With very rare exception, all meetings are now by telephone or video. Zoom video conferencing is my conferencing app of choice. Any additional or missing tax information is dropped off or scanned and uploaded to me, and all authorizing signatures are now done using DocuSign. My clients’ returns are filed electronically, and I send them a paper or electronic copy of their return. There are now a couple of extra steps in the process, but life goes on.

On the national front, our elected officials and the IRS are making a number of changes. I visited the IRS’ COVID-19 webpage (https://www.irs.gov/coronavirus) and their newsroom (https://www.irs.gov/newsroom) for information and found some handy information.

The earliest change we have seen is the extending of the filing and payment deadline from April 15, 2020, to July 15, 2020. Additionally, the IRS’ “People First Initiative” is postponing compliance actions and taking other steps to ease taxpayer burdens through July 15. Existing installment agreement payments between April 1 and July 15 are suspended. Field collection activities and automatic liens and levies are suspended for this period. Lastly, all in person meetings are suspended.

The new economic impact payments will put $1,200 into the pocket of each individual with Adjusted Gross Incomes below $75,000 and provide $2,400 to married couples with AGIs below $150,000. Parents will also receive $500 for each qualifying child. The payments are reduced by $5 for each $100 above the $75,000/$150,000 thresholds.
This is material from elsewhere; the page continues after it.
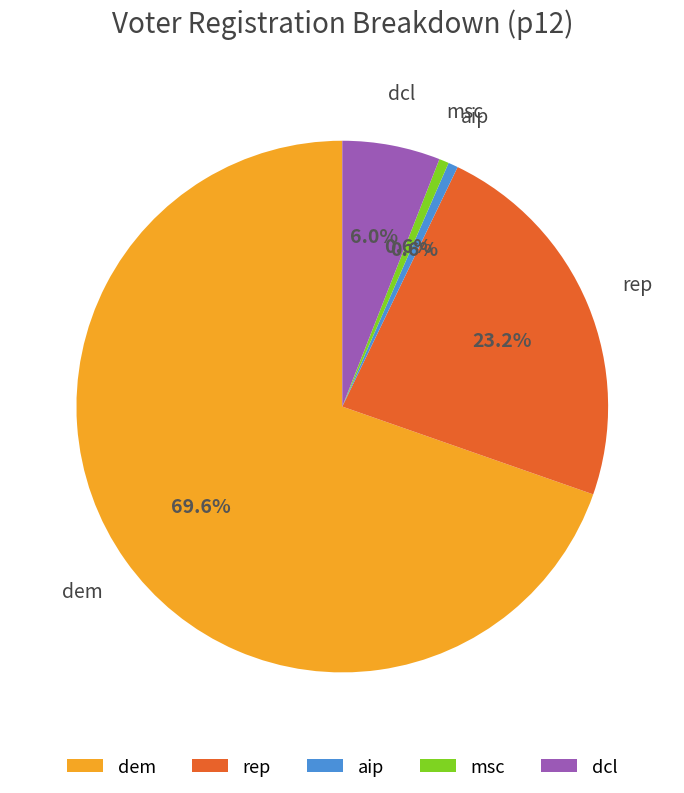

Does any single category account for the majority?

Yes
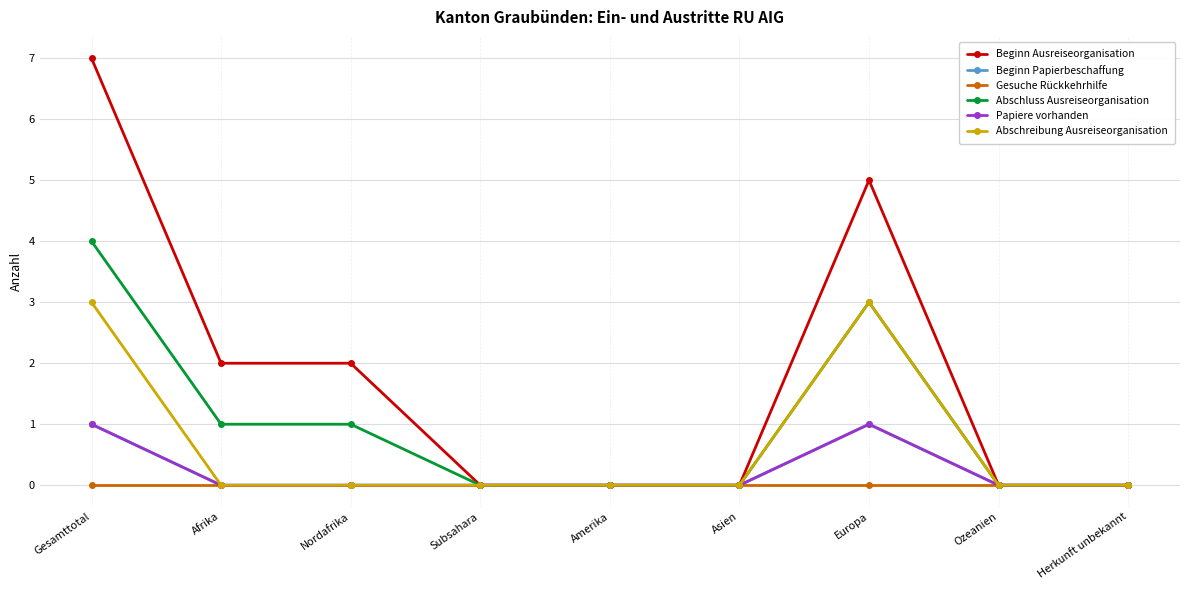

What is the average value of the Beginn Ausreiseorganisation series?

2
The IRS will use information from taxpayers’ latest filed returns to figure the payments. The IRS also plans to open a web-based portal for taxpayers to use to provide their banking account information. Lastly, the IRS says that if you didn’t file a 2018 or 2019 return because you didn’t meet the filing requirements, file one anyway to receive the economic impact payment.

On the business front, the IRS, Treasury Department and Labor Department announced refundable payroll tax credits for COVID-19 related paid sick/family leave for companies with fewer than 500 employees. This credit will cover health insurance costs, and self-employed individuals can receive an equivalent credit. Employers will receive 100% of their employee’s pay up to $511/day or $5,110 total refundable credit per employee to reimburse them for paid leave for employees who are quarantined, experiencing COVID-19 symptoms, or seeking a diagnosis.

Employers may claim sick/family leave credit for two-thirds of their employee’s pay up to $200/day or $2,000 total for employees who are on leave to care for someone with COVID-19 or their children because their school or child-care facility is closed due to COVID-19. In addition to sick/family leave credit, employers can receive a refundable child-care leave credit for 2/3 of their employee’s pay up to $200/day, up to a $10,000 total for up to 10 weeks of child-care leave credit.

The US Small Business Administration’s COVID-19 page
(https://www.sba.gov/page/coronavirus-covid-19-small-business-guidance-loan-resources) has a wealth of information about financial resources for small business owners. While reading about their 3.75% interest loans to small business owners, a friend pointed out the SBA’s Economic Injury Disaster Loan advance of up to $10,000. According to the SBA’s site (https://www.sba.gov/disaster-assistance/coronavirus-covid-19), this loan advance doesn’t have to be repaid.

Expanded unemployment insurance is now available for self-employed individuals. Washington Employment Security (https://esd.wa.gov/newsroom/covid-19) has announced new guidelines for getting expanded unemployment insurance. If you are out of work because of CV-19 or Governor Inslee’s March 23 stay home order, you are eligible to receive benefits. You can receive an additional $600/week for up to four months and you can receive unemployment benefits for up to 39 weeks. Sign up for their COVID-19 action alert updates at http://www.esd.wa.gov to get more information about their process.

COVID-19 is going to bring about a lot of changes in our social and economic lives. Some changes will be temporary, and others will be permanent. We will find a new normal. It’s just a matter of getting from here to there. Hopefully, some of these resources will help.